Volunteers who had DAT titers equal and above 6,400 match closely those who gave past history of VL. As reported by [14,15], that positive DAT test results may be obtained from patients with active VL, subclinical infection, and those who were infected more than 7 years previously (DAT titre will remain high for many years following successful treatment). The findings of this study are in agreement with that reported earlier by Hashim et al., [11] and recently by Mohammed et al., [16], who described an outbreak of VL among the Mesairya tribe in Kordofan area, this tribe moves annually towards Bentue areas looking after their cattle in search of water and suitable pasture, and they may acquired the infection during their stay in that areas. There is no transmission of VL in the Misairiya homelands around Muglad and Babnusa, but some of them may contract the infection during their daily movement and keeping close to the animals i.e. cow odours are very attractant to sand flies, which could easily be hidden in the animal hairs and then the flies activates and could easily transmit the parasites Baleela et al., [17].

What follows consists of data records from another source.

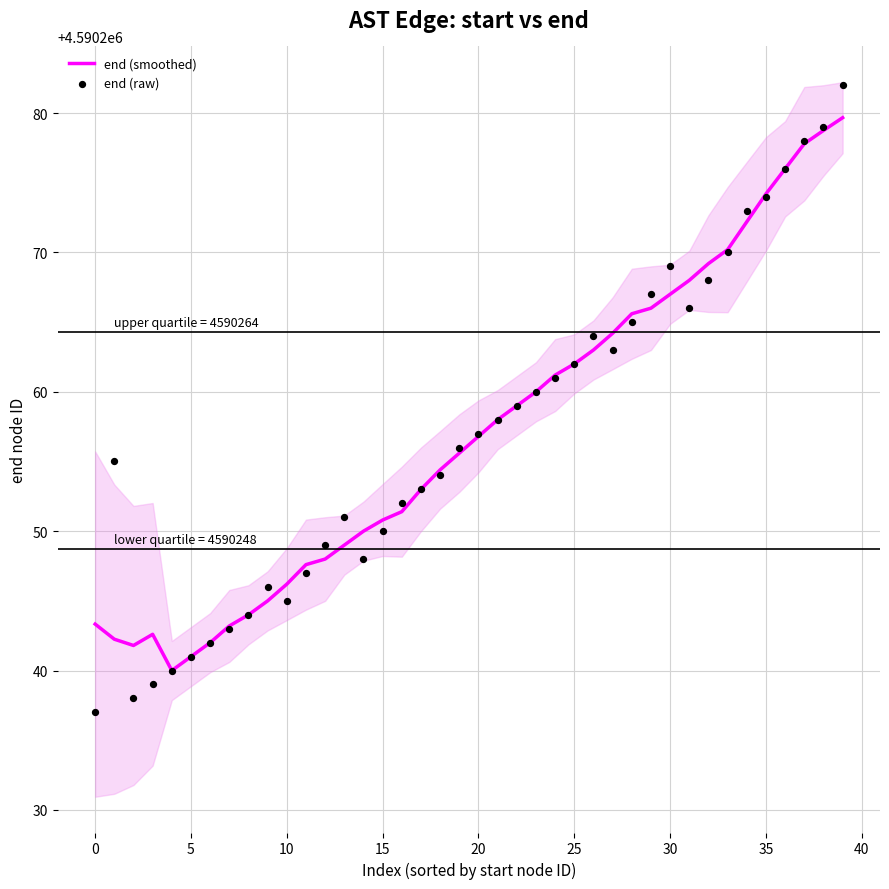

Which series reaches the maximum Y coordinate?

end (raw)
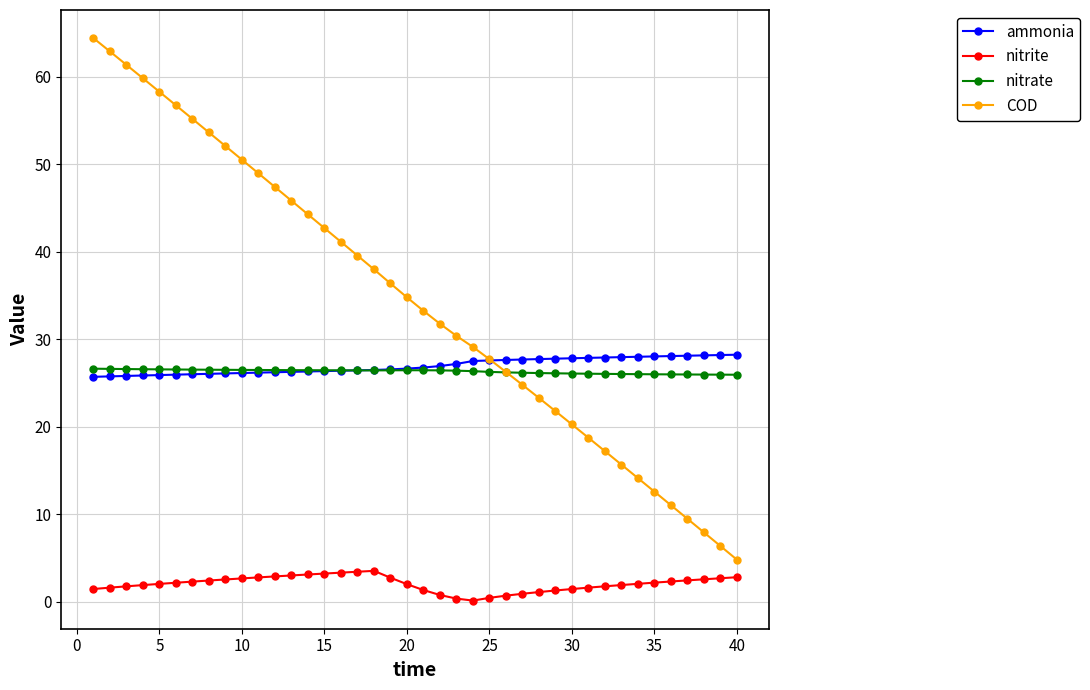

Is this an area chart (filled region under the line)?

No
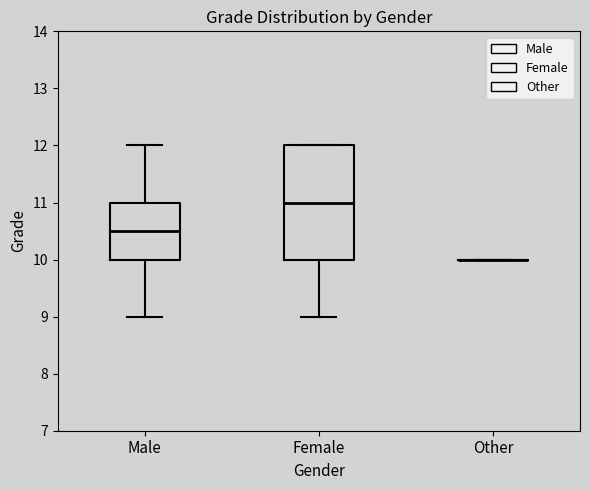

Which box is the tallest, from its lower edge to its upper edge?

Female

Several authors use GIS technology for mapping leishmaniasis using spatial data and environmental factors [4,18]. Golpayegani et al., [3], investigated the relationship between environmental factors (vegetation and elevation) affecting the prevalence of cutaneous leishmaniasis and visceral leishmaniasis. After mapping the prevalence data from 144 studies, considering non-parametric ANOVA, the study indicated tendency of zoonotic visceral leishmaniasis to presence in high elevation and high vegetation was more than anthroponotic and zoonotic cutaneous leishmaniasis. Ostad et al., [2], produced distributional maps of CL over five years and evaluate the role of GIS in control of CL in Khuzestan province where an endemic area of CL in Iran. The study explored the trends in spatio-temporal dynamics of VL endemicity at a meso-scale level in Vaishali District, based on geographical information systems (GIS) tools and spatial statistical analysis. Moreover, High-case incidence rate (CIR) plays a major role in the spatial dispersion of the VL cases between non-endemic and endemic villages [4].
In this study the geographic information system (GIS) have been used as an early alarm system to determine those naïve individuals who are at risk of contracting the diseases and to avoid any sudden future outbreaks may occur. The GIS constructed interactive map where epidemiological information was linked to locations allows easy access to information and helps in graphical display. The information can easily be updated according to the current situation of the disease. The map can easily be shared through the internet, which allows faster transfer of the latest assessment of the disease in Sudan and/or other neighbouring countries. The interactive map that was produced in the GIS can be used as another point (with that produced map for the eastern of the Sudan) for a more comprehensive map for Sudan and other surrounding countries that are endemic for visceral leishmaniasis.